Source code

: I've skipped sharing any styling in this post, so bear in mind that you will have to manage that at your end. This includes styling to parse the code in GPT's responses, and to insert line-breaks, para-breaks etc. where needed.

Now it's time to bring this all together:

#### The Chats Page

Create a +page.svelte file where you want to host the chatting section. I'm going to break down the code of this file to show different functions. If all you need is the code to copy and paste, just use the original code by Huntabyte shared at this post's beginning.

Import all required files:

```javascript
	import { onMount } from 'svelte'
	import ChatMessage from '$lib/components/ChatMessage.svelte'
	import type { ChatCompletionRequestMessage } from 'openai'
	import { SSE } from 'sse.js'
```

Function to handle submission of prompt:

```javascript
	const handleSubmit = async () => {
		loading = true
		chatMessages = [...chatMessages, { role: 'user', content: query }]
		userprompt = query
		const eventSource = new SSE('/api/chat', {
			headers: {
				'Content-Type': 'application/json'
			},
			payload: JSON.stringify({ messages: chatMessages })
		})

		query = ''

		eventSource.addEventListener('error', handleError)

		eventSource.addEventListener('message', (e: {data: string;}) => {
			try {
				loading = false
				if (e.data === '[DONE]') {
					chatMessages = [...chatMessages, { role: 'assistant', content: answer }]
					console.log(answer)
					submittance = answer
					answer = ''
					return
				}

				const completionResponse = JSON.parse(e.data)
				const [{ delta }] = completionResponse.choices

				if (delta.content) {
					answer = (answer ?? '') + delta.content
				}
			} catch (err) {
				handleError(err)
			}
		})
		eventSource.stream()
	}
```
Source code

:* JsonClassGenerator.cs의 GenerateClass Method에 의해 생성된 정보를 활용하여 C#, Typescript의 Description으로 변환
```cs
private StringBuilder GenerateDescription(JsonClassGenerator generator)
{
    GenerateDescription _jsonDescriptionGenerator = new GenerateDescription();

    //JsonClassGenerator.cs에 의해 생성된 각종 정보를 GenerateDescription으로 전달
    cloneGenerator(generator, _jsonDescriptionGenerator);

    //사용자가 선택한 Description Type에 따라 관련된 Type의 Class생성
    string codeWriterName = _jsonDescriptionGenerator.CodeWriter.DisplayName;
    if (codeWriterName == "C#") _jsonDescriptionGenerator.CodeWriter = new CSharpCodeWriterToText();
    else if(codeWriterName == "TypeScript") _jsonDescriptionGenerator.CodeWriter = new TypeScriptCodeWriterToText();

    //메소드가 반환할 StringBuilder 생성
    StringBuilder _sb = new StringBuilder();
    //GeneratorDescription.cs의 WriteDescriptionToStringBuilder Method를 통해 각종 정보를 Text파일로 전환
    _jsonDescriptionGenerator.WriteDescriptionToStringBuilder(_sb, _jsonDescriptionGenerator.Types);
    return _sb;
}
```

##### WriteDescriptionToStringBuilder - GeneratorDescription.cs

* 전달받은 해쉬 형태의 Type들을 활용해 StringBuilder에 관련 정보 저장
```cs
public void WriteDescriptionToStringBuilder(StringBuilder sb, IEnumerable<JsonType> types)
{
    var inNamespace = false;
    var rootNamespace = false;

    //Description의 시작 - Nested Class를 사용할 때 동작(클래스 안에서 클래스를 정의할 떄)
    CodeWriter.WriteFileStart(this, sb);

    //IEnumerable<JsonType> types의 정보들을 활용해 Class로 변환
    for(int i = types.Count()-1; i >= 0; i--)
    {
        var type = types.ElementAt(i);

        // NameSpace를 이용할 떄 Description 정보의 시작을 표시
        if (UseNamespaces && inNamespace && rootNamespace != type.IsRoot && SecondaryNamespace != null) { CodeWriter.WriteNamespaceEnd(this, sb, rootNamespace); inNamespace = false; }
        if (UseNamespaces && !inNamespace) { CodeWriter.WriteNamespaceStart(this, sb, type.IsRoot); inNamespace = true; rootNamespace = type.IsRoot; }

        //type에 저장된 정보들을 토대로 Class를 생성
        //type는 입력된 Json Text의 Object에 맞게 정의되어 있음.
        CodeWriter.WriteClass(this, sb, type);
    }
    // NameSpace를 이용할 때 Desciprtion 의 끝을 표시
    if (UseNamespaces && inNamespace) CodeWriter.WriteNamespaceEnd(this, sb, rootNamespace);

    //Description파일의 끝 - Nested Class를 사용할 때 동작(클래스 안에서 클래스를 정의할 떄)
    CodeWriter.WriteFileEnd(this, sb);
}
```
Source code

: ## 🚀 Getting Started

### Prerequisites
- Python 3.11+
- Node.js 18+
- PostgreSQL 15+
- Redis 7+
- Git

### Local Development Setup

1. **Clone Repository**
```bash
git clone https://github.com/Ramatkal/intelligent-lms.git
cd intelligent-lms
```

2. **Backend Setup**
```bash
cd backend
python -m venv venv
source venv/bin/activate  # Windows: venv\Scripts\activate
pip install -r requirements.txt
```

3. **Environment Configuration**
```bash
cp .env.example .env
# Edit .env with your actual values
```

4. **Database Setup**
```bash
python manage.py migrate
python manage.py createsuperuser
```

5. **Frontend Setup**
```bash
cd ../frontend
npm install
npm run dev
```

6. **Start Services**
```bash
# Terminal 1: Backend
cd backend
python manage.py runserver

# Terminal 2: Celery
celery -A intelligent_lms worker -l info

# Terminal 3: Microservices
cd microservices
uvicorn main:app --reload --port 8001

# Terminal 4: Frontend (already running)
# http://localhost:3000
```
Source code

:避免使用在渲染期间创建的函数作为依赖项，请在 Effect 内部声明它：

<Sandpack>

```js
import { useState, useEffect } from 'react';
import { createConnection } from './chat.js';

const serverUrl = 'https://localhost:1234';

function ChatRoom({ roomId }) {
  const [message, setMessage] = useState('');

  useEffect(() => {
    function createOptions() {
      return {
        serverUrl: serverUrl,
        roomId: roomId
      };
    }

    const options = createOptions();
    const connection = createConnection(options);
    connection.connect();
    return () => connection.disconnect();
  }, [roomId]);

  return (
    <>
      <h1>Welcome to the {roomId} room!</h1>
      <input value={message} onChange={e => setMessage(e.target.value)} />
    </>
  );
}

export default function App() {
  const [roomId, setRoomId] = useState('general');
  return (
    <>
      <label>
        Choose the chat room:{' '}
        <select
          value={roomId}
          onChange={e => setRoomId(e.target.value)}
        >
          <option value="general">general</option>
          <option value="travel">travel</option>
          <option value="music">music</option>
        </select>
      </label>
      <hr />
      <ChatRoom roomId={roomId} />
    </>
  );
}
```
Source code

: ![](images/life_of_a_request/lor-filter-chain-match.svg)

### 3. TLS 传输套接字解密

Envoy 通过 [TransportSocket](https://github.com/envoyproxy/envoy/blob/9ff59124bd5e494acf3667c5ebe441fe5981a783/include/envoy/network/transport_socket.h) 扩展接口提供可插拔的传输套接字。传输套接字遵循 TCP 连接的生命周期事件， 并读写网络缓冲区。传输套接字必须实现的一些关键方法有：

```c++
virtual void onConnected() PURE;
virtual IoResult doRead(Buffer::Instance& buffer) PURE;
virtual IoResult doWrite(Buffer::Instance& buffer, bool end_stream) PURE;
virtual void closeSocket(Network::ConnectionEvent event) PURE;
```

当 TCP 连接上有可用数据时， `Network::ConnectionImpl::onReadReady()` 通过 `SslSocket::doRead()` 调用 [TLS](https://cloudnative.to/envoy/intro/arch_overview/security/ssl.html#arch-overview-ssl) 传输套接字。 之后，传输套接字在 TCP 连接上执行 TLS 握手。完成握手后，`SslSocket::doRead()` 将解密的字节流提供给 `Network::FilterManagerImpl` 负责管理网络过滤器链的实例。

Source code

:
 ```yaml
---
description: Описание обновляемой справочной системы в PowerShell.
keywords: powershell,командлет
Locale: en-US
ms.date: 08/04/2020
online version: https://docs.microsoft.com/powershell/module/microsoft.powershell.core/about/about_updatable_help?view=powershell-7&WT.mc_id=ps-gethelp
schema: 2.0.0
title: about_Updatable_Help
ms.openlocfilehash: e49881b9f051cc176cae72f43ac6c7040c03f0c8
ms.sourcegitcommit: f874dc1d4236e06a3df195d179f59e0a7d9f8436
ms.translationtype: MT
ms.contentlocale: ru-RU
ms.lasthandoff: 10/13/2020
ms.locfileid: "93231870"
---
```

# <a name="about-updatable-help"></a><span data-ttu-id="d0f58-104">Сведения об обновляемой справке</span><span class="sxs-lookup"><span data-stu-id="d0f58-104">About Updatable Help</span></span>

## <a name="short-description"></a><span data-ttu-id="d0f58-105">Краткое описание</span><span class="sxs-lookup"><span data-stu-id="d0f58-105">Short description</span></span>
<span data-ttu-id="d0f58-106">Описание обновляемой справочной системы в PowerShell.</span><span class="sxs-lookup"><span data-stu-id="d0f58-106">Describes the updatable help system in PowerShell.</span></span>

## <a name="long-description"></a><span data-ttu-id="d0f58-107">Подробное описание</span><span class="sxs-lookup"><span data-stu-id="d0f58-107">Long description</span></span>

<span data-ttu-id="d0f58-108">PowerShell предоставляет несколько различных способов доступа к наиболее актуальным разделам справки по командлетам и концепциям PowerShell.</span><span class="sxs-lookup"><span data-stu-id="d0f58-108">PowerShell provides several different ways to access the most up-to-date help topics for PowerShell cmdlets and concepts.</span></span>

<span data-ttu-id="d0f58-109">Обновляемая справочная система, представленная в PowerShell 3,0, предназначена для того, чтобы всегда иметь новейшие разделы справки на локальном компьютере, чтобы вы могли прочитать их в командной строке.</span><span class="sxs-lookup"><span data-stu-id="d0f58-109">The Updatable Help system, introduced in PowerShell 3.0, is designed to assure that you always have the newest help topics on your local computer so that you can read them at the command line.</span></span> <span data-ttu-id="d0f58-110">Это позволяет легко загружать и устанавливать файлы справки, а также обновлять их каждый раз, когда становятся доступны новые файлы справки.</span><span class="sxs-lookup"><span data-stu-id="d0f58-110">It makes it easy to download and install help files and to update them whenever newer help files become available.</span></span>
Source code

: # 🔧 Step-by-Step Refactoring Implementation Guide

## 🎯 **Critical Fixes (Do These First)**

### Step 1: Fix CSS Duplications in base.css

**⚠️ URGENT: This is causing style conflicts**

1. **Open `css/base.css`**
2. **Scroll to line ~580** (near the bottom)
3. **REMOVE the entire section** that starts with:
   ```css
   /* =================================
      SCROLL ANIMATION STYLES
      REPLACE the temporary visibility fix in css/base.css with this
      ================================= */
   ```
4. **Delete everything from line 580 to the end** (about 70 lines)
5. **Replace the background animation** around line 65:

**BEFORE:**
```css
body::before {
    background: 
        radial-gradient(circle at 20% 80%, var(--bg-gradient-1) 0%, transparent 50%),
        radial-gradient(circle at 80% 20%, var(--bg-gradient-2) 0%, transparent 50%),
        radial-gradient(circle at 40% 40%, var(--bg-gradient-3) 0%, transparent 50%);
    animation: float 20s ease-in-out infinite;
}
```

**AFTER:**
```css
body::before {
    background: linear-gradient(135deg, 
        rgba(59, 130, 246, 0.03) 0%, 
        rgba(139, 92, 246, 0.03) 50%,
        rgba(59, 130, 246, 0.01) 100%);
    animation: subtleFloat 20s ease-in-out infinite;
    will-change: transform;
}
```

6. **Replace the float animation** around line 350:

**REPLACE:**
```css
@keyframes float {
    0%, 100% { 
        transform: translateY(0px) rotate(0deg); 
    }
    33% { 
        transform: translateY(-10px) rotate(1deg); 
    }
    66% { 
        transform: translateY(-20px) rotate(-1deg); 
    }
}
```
━━━
§ Problem:
Go back to the start of the listing above. Reproduce each line exactly, ending with the line that contains "#### The Chats Page".

§ Expected output:
Source code

: I've skipped sharing any styling in this post, so bear in mind that you will have to manage that at your end. This includes styling to parse the code in GPT's responses, and to insert line-breaks, para-breaks etc. where needed.

Now it's time to bring this all together:

#### The Chats Page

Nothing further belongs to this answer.